Papa isn’t even an herbalist, Undine had said. Every time I had drunk that black juice it had tasted of nothing. It had left behind no sign of being poison. Only an herbalist could have made a thing like that.

“You helped him,” I said. “Papa asked you for a potion that would turn me into a monster, and you went into this storeroom and crafted it for him.”

My words pinned her to the wall like a volley of arrows. Her mouth slackened; her face went pale. After a moment, my not-so-clever sister said, “It must have been Undine who told you.”

“Is it so unbelievable that I could have figured it out myself? Kindhearted but plain-faced Marlinchen, who knows nothing of the world, who fixes Papa’s dinner with dull eyes while her shrewder sisters have their little rebellions right under her nose.” My heart was pounding. “I know Papa could not have made a potion like that on his own. That black juice. It was good magic, Rose. It made me forget that I’d ever had scales on my belly and blood under my nails.”

Rose put a hand to her lips. Silence stretched between us, an impassable gulf.

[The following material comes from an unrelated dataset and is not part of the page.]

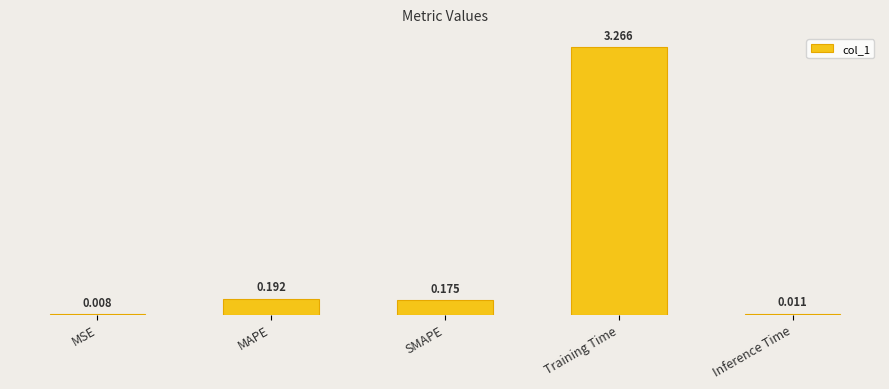

Does the chart contain any negative values?

No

Once I had swallowed whatever my sister had given me too; once I had wept into her hair and let her comfort me the way I imagined a mother would. Now I let my fury pour into that chasm until it teemed like a black tide and then spilled over.

“You were as cruel to me as Undine,” I said. “You let me eat up all of Papa’s anger so it wouldn’t poison you. You didn’t mind that he ruined me as long as you were unspoiled and safe. If you ever loved me, it was only because I was a soft thing you threw down into the bottom of a pit to break your fall.”

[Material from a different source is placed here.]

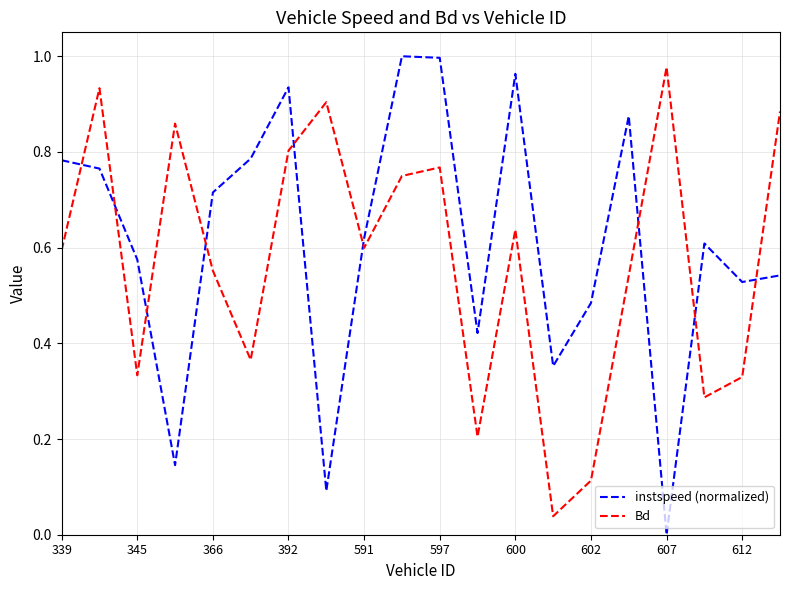

After their last crossing, which series has the higher values: instspeed (normalized) or Bd?

Bd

“Marlinchen, please.” There were tears in her eyes. “We were all of us trapped like kvass in a jar, frothing and bubbling so hard we cracked the glass. I’m sorry Papa held you tighter and closer. But I never relished your pain. Please don’t say such terrible things to me.”

“They are not terrible. They are just the truth. And you’re still picking your way around the rotted heart of it. I’ve killed four men now for Papa, and Undine too. Because of you.”

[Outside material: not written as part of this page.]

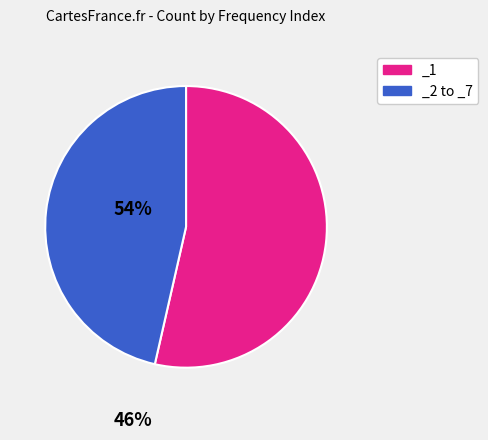

How many segments does this pie chart have?

2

Rose’s hand curled into a fist. Her knuckle slid into her mouth, tears slipping out. “He said he would punish me if I didn’t help.”

“But you didn’t mind all this time, the way he punished me for nothing at all?” My voice was shaking. “Did I kill that sweet day laborer, too, Rose? We let fifteen men into our house and now only fourteen are asleep in the garden. Did I serve him up for Papa’s supper?”

“No,” Rose said with vehemence. “Not him—that was the night you left. Papa was furious, and he was so hungry. He slit the man’s throat himself, and then . . .” She trailed off, meek as a wood mouse. “That’s why he brought the men here at all. But I suppose you know that now too.”

I nodded. I let my memory stretch back, as far back as it would go, like a spool of thread nearly to the point of snapping. There were the two men on the boardwalk, and that was how the black sand had gotten into my hair. There was the broker who had bought Mama’s charm bracelet and that’s how it had ended up back in my drawer. There was poor, sweet Sobaka, whose death had not been my fault at all. And then there was the man at the ballet theater, strung up like a turkey that had been trussed.